Konflikt beim VfB Stuttgart

Beim VfB Stuttgart hat der aktuelle Konflikt einen anderen Hintergrund, geht im Kern allerdings um das gleiche Thema. Wer hat die Macht und das Sagen im Verein. Im Januar stieg Porsche offiziell als Anteilseigner beim VfB ein. Sofort forderte Porsche personelle Veränderungen an der Spitze des elfköpfigen Aufsichtsrates. Zunächst war Vereinspräsident Vogt als Aufsichtsratschef der AG abgewählt und damit ein jahrelanges Versprechen an die Mitglieder gebrochen worden, wonach der Präsident des Vereins auch immer Vorsitzender des Kontrollgremiums bleiben sollte. Es folgten öffentliche Stellungnahmen von den diversen Seiten in dem Konflikt.

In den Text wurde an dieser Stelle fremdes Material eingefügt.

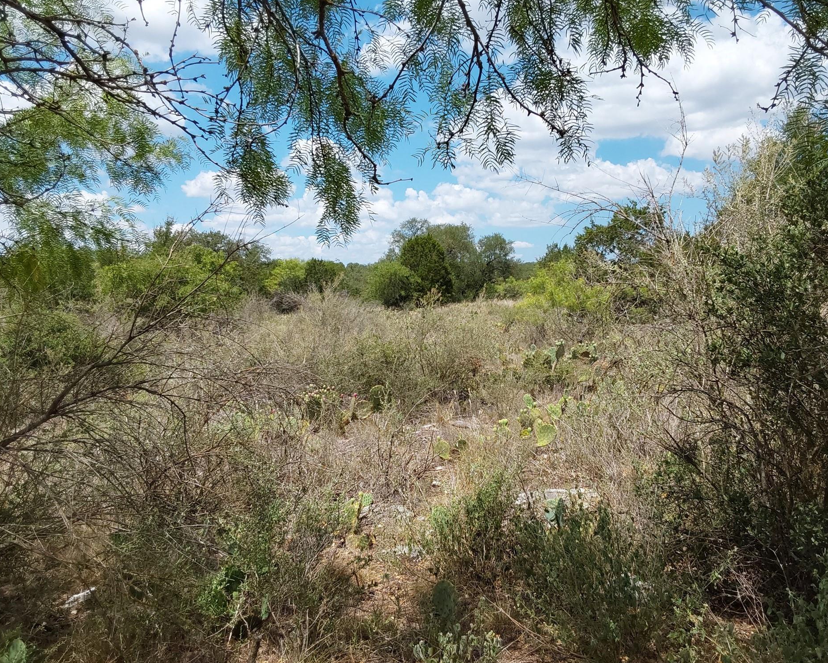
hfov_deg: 58.7
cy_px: 337
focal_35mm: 30
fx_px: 735
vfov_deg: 48.5
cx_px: 449
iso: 50
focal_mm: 2.91
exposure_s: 1/2180
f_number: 1.9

Durch die Abberufung des Präsidenten wurde zum einen ein Versprechen gebrochen, zum anderen wird auch hier mit der Aushebelung der 50+1 Regel argumentiert.

Wie geht es weiter

Zurück zu Hannover 96. Der Konflikt um die gewünschte Entlassung von Martin Kind und der mögliche Verstoß gegen 50+1 im Zuge der DFL-Investorenabstimmung, könnte laut dem Sport Inside-Podcast generell eine Gefahr für die 50+1 Regel in Deutschland darstellen. Auch Sport- und Kartellrechtsexperte Paul Lambertz bestätigt dies: “Wenn man die Regeln, die man sich selber gibt, nicht einhält, dann sind sie das Papier nicht wert, auf dem sie geschrieben stehen.” Mit dem Konflikt bei Hannover 96 befasst sich nun der Bundesgerichtshof (BGH). Am 4. Juni 2024 hat der zweite Zivilsenat in Karlsruhe eine mündliche Verhandlung angesetzt. Wann er ein Urteil spricht, ist noch nicht absehbar. 

Für Hasan Ismaik und 1860 München stehen im Juni nun zwei wichtige Termine an. Das Urteil um die Causa Kind wird entscheidend für die weitere Rechtssicherung von 50+1 sein. Am 16.06. steht dann die Mitgliederversammlung der Löwen an. Die vom Bündnis Zukunft propagierte “letzte Chance” für den Profifussball bei 1860 wird auch für Ismaik von entscheidender Bedeutung sein, wie er dann strategisch mit seinen Anteilen bei 1860 umgeht.